Zach White <zwhite-hates-softw...@darkstar.frop.org> wrote at 08:06 on 
2008-07-05:

> On Sat, Jul 5, 2008 at 7:14 AM, Joshua Juran <jju...@gmail.com> wrote:
>
> It's worse than that. X11's selection buffer breaks a whole lot stuff
> if you, you know, actually use it and don't treat it like the vestigal
> feature it is.
> 
> A common behavior that this mechanism breaks is to copy a piece of
> text (say, from a terminal window) and go over to a text input box
> (say, the google search box in firefox) to paste it. If I planned to
> use the "highlight and middle click strategy" I now have a problem;
> how to get rid of the text that's already in the search box.

I now have ^k + backspace pretty well embedded in muscle memory for this
very purpose - if you select the text by ^k instead of using the mouse
Firefox doesn't clobber the X clipboard (unless and until a Firefox
developer decides to change this, which development I await with the
same sort of undelighted certainty as my own death).
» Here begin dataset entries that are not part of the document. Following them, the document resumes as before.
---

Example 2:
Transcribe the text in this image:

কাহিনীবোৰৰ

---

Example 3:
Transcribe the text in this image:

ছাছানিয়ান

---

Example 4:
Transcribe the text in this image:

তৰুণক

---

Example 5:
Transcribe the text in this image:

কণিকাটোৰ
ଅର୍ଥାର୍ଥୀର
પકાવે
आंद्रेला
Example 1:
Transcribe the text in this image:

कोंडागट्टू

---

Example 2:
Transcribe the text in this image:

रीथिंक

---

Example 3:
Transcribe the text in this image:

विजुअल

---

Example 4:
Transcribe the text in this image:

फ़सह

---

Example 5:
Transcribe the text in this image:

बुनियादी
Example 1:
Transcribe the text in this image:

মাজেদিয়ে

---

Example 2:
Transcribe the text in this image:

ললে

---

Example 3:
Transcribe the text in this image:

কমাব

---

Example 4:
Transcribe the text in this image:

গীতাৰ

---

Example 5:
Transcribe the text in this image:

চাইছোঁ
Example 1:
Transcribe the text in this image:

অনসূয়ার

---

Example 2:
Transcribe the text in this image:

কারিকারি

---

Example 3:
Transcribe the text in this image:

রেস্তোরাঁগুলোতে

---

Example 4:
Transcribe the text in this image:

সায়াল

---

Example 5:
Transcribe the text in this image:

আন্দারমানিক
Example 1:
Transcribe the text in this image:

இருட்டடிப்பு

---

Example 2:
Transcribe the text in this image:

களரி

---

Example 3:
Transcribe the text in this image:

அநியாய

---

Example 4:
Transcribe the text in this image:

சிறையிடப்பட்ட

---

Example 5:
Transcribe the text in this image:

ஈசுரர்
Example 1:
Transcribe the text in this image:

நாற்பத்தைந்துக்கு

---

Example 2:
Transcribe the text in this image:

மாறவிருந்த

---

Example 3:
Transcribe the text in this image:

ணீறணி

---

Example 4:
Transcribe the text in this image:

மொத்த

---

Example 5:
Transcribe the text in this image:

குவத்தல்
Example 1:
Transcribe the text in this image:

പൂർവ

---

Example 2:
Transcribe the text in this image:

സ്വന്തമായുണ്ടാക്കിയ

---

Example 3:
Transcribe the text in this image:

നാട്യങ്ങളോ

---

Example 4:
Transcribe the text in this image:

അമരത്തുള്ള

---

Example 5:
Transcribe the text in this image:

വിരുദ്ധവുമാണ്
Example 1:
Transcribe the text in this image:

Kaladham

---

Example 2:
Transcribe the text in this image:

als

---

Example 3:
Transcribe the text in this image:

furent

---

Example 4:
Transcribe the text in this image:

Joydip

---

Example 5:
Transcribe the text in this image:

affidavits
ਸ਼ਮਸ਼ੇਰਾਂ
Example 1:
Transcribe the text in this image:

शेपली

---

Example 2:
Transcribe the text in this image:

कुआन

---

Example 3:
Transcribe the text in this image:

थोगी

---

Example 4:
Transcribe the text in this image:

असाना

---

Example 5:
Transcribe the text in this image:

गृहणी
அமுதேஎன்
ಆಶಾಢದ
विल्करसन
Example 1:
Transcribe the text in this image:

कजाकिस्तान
As others have mentioned, the real hate here is the mental turmoil
brought on by trying to guess which of the X clipboard and the ^c/^x
clipboard a given paste action is going to use.

Bonus hardware hate for laptop manufacturers who refuse to give one a
full complement of buttons. The Asus Eee, which actually ships with
Linux and X, is a particularly egregious offender here.